Selain kasus karya Dion, kita bisa mendengar bagaimana Hildegard Westerkamp memantik kita untuk berpikir mengenai kondisi alam sekitar melalui karya ‘‘Kits Beach Soundwalk‘‘. Di dalam karya ini, Hildegard Westerkamp membuat sebuah narasi bunyi di mana ia menggunakan materi soundscape Pantai Kits di Vancouver. Hildegard Westerkamp bermain-main dan mengekspos keadaan lingkungan sekitar seperti polusi bunyi yang mengokupasi bunyi-bunyi lirih di area pantai. Lalu ia melangkah lagi dengan berkata:

“It’s too much effort to filter the city out. Luckily we have band pass filters and equalizers.

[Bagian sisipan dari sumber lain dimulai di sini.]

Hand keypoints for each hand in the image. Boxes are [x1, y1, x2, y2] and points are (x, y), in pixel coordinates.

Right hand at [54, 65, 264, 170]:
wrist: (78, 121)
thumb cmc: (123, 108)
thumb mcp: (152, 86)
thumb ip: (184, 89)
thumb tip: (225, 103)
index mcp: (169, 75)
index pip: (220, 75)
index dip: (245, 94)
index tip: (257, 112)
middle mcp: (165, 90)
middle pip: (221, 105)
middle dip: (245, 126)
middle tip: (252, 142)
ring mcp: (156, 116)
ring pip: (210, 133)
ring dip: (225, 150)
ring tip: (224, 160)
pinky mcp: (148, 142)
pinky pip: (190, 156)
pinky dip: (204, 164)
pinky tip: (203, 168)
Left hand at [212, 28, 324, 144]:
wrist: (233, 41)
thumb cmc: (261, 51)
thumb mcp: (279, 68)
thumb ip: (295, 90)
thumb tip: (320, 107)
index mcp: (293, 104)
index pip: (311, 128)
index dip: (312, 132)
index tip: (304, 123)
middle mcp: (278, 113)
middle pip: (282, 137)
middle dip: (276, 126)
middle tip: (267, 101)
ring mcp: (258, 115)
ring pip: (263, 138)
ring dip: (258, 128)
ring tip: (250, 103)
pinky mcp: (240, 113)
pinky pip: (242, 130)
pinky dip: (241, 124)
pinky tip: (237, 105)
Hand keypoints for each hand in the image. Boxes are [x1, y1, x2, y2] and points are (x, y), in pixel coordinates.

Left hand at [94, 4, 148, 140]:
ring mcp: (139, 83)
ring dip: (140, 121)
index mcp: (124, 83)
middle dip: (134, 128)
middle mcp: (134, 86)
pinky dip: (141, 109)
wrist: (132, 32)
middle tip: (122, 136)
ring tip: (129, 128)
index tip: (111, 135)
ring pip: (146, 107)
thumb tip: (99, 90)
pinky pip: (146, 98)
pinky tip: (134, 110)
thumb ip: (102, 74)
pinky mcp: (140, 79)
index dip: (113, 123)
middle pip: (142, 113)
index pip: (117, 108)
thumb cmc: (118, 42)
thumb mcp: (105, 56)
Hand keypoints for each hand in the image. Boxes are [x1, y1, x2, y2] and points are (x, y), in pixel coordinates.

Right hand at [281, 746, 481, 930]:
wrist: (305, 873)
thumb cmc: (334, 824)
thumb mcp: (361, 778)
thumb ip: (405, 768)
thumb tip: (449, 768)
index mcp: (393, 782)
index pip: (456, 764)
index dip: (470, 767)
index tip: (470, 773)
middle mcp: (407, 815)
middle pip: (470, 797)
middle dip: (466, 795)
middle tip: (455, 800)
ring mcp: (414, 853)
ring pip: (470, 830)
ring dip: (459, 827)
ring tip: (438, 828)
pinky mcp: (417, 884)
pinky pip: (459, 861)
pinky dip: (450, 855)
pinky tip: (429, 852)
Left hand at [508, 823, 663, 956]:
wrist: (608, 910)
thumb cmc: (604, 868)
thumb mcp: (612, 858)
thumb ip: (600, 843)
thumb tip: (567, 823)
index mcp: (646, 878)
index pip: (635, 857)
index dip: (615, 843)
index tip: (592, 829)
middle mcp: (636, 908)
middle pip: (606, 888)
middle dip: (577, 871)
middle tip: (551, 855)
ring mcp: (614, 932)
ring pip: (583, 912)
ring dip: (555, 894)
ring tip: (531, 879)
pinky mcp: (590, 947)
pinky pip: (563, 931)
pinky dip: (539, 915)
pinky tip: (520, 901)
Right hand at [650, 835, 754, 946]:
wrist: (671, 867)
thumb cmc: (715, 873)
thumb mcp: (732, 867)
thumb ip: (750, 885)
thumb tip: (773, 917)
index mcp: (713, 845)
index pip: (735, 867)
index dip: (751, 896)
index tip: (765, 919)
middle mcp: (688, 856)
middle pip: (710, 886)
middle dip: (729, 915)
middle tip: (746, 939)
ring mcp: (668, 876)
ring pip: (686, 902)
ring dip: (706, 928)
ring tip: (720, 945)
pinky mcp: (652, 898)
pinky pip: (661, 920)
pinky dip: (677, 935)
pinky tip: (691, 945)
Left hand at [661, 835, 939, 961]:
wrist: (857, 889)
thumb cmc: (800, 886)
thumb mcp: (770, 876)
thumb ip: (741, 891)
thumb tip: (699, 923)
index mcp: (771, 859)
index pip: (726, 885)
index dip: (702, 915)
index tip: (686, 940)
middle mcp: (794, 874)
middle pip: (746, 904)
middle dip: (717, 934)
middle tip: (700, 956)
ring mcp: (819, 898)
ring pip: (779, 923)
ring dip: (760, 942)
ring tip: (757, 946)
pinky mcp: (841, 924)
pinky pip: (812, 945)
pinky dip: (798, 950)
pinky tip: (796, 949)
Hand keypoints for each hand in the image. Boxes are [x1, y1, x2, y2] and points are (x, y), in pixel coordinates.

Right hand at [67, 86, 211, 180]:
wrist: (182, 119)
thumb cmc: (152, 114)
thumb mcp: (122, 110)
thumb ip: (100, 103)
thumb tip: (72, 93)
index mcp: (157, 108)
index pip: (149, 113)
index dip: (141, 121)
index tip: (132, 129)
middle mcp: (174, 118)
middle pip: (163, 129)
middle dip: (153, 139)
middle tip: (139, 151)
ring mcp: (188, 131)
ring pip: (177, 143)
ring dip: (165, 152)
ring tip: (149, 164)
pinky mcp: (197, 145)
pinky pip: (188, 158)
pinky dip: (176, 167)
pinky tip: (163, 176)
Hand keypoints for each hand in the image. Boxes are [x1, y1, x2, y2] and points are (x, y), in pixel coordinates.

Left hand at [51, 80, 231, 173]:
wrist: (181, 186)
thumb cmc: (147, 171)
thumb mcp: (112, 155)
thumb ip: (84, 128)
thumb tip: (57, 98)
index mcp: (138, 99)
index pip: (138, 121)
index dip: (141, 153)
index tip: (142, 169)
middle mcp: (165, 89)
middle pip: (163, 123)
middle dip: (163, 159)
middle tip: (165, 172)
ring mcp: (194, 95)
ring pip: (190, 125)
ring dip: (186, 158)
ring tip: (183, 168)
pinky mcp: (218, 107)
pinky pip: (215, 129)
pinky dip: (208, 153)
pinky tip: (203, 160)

We can just go into the studio and get rid of the city. Pretend it’s not there. Pretend we are somewhere faraway”

Setelah melakukan filter, lalu bunyi-bunyi lirih di area pantai pun dapat terdengar dengan jelas.

Atau bagaimana I Wayan Sadra dengan kredo terkenalnya ‘‘Lepaskan bunyi dari beban budayanya“, menurut saya ini adalah sebuah cara yang ia lakukan untuk mengembangkan kembali layar dan berkelana ke horizon lain (baca: kebaruan). Upaya ini ia manifestasikan dalam bunyi-bunyi tidak lazim yang ia kreasikan melalui beberapa instrumen gamelan.

Dari contoh di atas, kita bisa mendapati bahwa musik bukan hanya sebuah fenomena fisika (baca: bunyi) yang merangsang cochlea untuk menangkap frekuensi-frekuensi tertentu yang bisa berakhir dengan kita sukai atau tidak. Namun, fenomena bunyi tersebut juga membawa pesan-pesan semantik yang memantik kita untuk berpikir, berdialektika, mendiskusikannya, juga membawa kita untuk mengulas dan menulisnya. Jadi menurut penulis, musik tidak hanya akan berakhir pada kegiatan mendengar saja. Sebab bunyi juga dapat membawa kita untuk berpikir, mendiskusikannya, mengulas hingga menuliskannya dan berakhir menjadi sebuah ilmu pengetahuan.